- **WORK TASK**
Go through the entries one line at a time, and gather every line that has the word "lines".

- **INFORMATION PROVIDED**
********

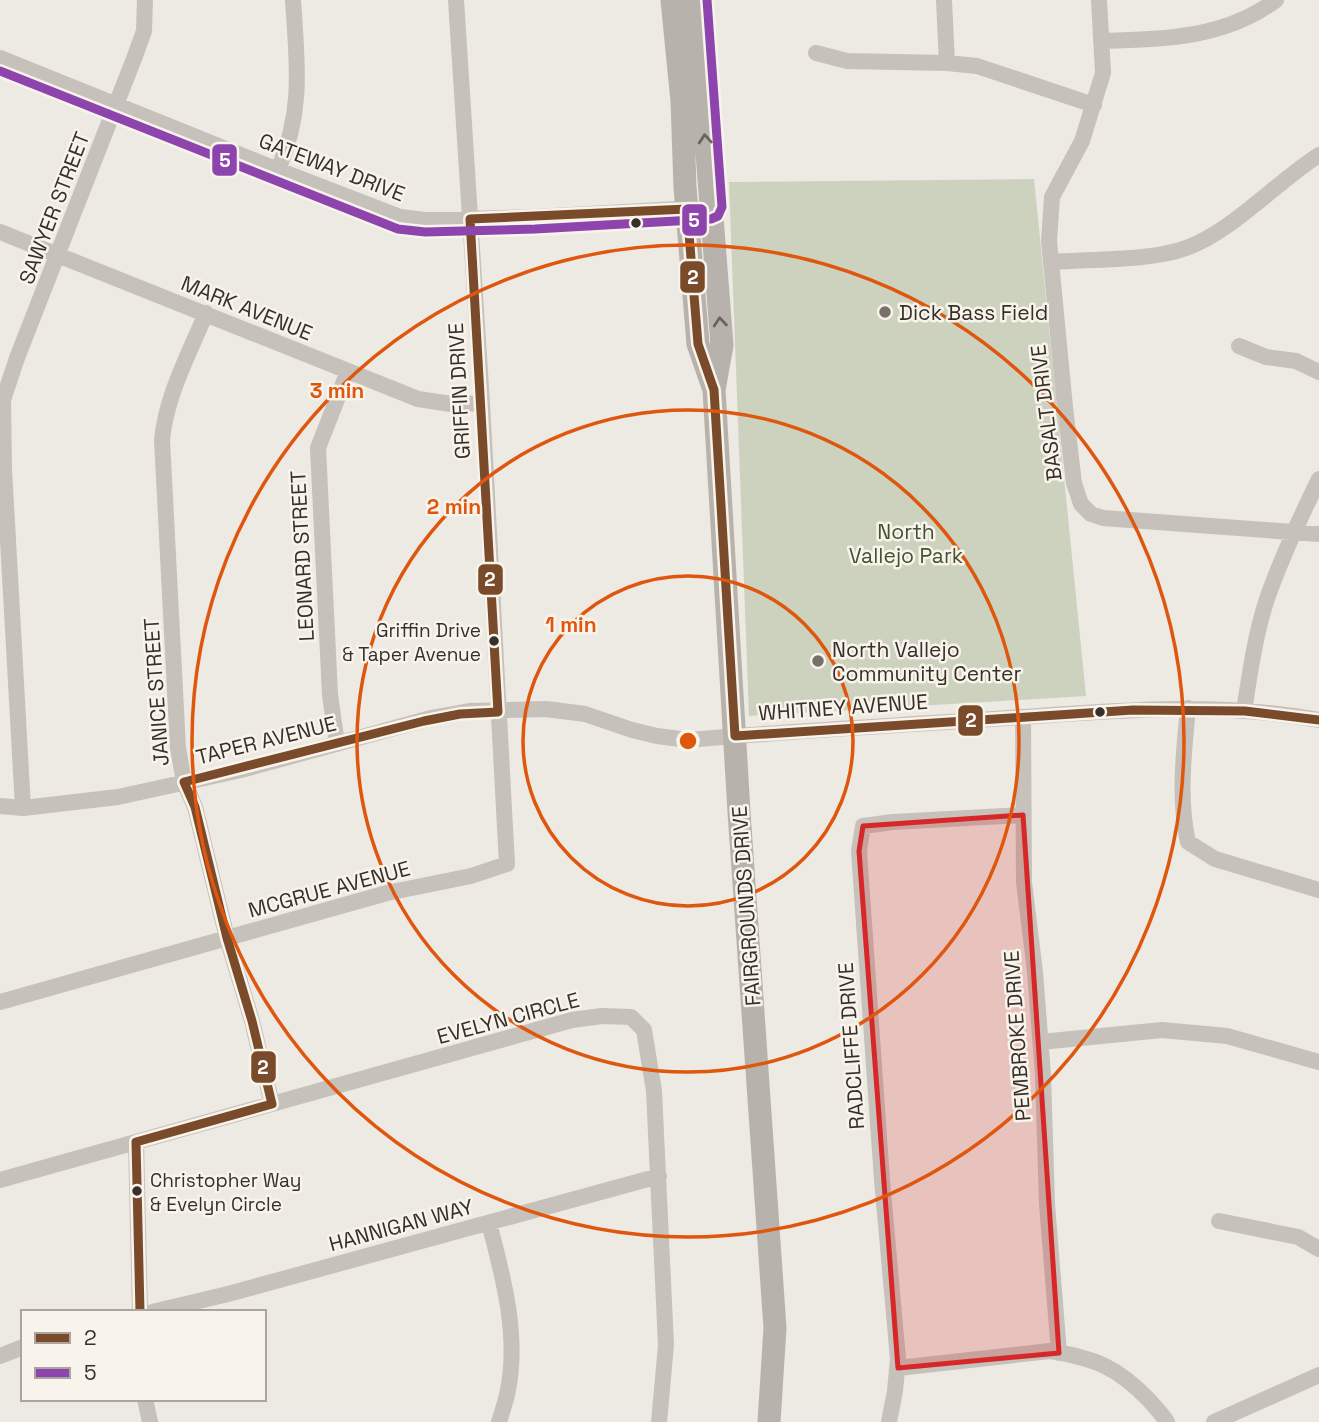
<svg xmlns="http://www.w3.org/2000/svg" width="1319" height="1422" font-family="'Space Grotesk',sans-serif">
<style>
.green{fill:#cdd2be}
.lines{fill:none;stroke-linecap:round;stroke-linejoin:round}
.street{stroke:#c6c1bb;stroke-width:16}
.secondary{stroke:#b7b2ac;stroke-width:23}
.bus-1-casing{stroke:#f9f4eb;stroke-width:14}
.bus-2-casing{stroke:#f9f4eb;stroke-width:14}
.bus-1{stroke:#7a4b2a;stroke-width:9}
.bus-2{stroke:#8e44ad;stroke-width:9}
.oneway{stroke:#6a635e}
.marked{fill:#d62828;fill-opacity:0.2;stroke:#d62828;stroke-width:5;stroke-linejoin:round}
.ring{fill:none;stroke:#df570e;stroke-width:3.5}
.bus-dot{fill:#372f2a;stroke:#f9f4eb;stroke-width:2.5}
.poi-dot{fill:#77706b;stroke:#f9f4eb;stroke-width:2.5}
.labels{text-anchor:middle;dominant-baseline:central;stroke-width:5;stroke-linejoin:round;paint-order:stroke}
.bus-label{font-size:19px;fill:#372f2a;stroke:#f9f4eb;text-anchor:end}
.street-label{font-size:21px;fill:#372f2a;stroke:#f9f4eb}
.poi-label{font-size:21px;fill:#372f2a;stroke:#f9f4eb;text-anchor:start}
.park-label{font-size:21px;fill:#43532f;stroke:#f9f4eb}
.centre{fill:#df570e;stroke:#f9f4eb;stroke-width:3.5}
.ring-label{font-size:21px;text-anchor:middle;font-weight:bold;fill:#df570e;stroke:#f9f4eb;stroke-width:5;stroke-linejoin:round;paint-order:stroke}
.line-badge{stroke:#f9f4eb;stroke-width:2.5}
.badge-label{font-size:19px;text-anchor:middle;font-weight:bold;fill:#fff}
</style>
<rect width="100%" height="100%" fill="#ede9e3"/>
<path class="green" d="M1034,179l52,517 -337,20 -20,-534z"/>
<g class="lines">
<path class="street" d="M944,0l3,63
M1099,0l4,73 -21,68 -30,56 -3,44 16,166 9,76 7,21 10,10 12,4 216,16
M1101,41c62,-2 123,-2 175,-41
M816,53l31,8 100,2 30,3 117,39
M0,58l278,112 122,47 25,3 110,-3 159,-9
M278,170c26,-60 19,-107 15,-170
M0,232l418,167 33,5 31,-1
M1052,262c38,-3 99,-1 134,-14 44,-15 92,-67 133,-93
M206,313c-17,41 -40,83 -44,127l16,308 6,34 11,25 32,131 25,83 20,83
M1239,346l27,11 30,4 23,11
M1188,708c-4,43 -10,91 0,134l27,17 104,31
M1244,711c6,-38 11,-76 23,-112 14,-41 33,-81 52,-120
M1023,717l1,165 11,90 8,103 4,129 12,149
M337,744l-7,-49 -12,-247 30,-77
M0,806l23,2 95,-11 123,-27 190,-52 38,-7 77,-2 39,5 47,16 25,6 31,4c112,-10 223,-15 335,-23 99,-7 198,-15 296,3
M23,808l-19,-339 -1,-69 14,-42 118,-302 9,-25 1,-31
M0,1002l387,-109 84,-17 36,-12 -25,-461 -26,-403
M1041,1042l121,-12 65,6 92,26
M136,1142l4,170
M0,1180l572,-160 30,-4 29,1 13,13 10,61 12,254 -7,77
M1219,1221l79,16 21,12
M489,1223c14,53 30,112 19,167 -2,11 -6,22 -9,32
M152,1312l76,-18 431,-118
M0,1356l23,-9
M898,1368l152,-17c45,7 67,16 99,49 6,7 13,14 18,22
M145,1399l5,23
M889,1422l6,-31 3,-32 -16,-179 -23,-329 4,-25 30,-4 130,-7
M1214,1422l105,-47"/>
<path class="secondary" d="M672,0l10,101 3,86 13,157 15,43
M695,0l27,345 -8,45 25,422 36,516 -6,94"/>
<defs>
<path id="bus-1" d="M140,1312l-4,-170 136,-38 -20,-83 -25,-83 -32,-131 -11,-25 240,-61 36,-7 38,-2 -28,-493 217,-10 11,135 16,46 21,346 398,-26 112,1 74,9"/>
<path id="bus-2" d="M0,71l398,158 27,3 110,-3 176,-10 7,-3 4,-9 -15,-207"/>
</defs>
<use href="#bus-1" class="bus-1-casing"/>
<use href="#bus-2" class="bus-2-casing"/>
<use href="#bus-1" class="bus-1"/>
<use href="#bus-2" class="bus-2"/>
</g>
<defs><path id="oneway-chevron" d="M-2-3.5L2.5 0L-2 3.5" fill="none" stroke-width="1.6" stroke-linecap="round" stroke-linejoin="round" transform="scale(1.75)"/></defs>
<g class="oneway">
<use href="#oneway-chevron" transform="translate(705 139) rotate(-94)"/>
<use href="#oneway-chevron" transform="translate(720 322) rotate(-95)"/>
</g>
<path class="marked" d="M1023,815l36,538 -161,15 -39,-517 4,-25z"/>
<g class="ring">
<circle cx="688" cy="741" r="165"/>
<circle cx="688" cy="741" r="331"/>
<circle cx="688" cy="741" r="496"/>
</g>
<g class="bus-dot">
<circle cx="636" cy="223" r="6"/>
<circle cx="494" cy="641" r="6"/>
<circle cx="1100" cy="712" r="6"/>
<circle cx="137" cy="1191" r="6"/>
</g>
<g class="poi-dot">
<circle cx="885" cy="312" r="7"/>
<circle cx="818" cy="661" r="7"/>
</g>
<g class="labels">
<g class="bus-label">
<text x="481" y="630">Griffin Drive<tspan x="481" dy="24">&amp; Taper Avenue</tspan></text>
<text x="150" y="1180" text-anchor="start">Christopher Way<tspan x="150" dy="24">&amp; Evelyn Circle</tspan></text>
</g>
<g class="street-label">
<text transform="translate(332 167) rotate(21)">GATEWAY DRIVE</text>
<text transform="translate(54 208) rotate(-69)">SAWYER STREET</text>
<text transform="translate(247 308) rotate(22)">MARK AVENUE</text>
<text transform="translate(459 391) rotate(-93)">GRIFFIN DRIVE</text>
<text transform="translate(1046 413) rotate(-97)">BASALT DRIVE</text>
<text transform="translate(302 556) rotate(-93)">LEONARD STREET</text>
<text transform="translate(156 692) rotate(-94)">JANICE STREET</text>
<text transform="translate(843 707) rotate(-4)">WHITNEY AVENUE</text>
<text transform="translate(266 740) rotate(-14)">TAPER AVENUE</text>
<text transform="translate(329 889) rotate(-15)">MCGRUE AVENUE</text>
<text transform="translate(746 906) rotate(-94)">FAIRGROUNDS DRIVE</text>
<text transform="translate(508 1018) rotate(-15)">EVELYN CIRCLE</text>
<text transform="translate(1017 1036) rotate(-94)">PEMBROKE DRIVE</text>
<text transform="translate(851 1046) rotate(-94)">RADCLIFFE DRIVE</text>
<text transform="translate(401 1225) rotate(-15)">HANNIGAN WAY</text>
</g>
<g class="poi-label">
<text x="899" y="312">Dick Bass Field</text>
<text x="832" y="649">North Vallejo<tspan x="832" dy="24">Community Center</tspan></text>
</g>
<g class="park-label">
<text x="906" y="531">North<tspan x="906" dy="24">Vallejo Park</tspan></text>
</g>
</g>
<circle cx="688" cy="741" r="10" class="centre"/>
<g class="ring-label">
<text x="337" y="398">3 min</text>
<text x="454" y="514">2 min</text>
<text x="571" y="632">1 min</text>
</g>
<g class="line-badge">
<rect x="211" y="143" width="27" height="34" rx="7" fill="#8e44ad"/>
<rect x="681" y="203" width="27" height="34" rx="7" fill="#8e44ad"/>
<rect x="679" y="260" width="27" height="34" rx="7" fill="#7a4b2a"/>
<rect x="477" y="563" width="27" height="33" rx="7" fill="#7a4b2a"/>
<rect x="957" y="704" width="27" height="33" rx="7" fill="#7a4b2a"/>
<rect x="250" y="1050" width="27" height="34" rx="7" fill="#7a4b2a"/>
</g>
<g class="badge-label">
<text x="225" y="167">5</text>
<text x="694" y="227">5</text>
<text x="693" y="284">2</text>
<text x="490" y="586">2</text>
<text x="971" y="727">2</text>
<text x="263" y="1074">2</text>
</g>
<rect x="21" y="1310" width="245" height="91" fill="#f9f4eb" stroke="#aba59e" stroke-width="2"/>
<rect x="35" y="1333" width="35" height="10" fill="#7a4b2a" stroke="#aba59e" stroke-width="2"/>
<text x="84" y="1345" font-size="21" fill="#372f2a">2</text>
<rect x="35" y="1368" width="35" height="10" fill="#8e44ad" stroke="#aba59e" stroke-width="2"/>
<text x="84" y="1380" font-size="21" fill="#372f2a">5</text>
</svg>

********

- **EXERCISE RESULT**
.lines{fill:none;stroke-linecap:round;stroke-linejoin:round}
<g class="lines">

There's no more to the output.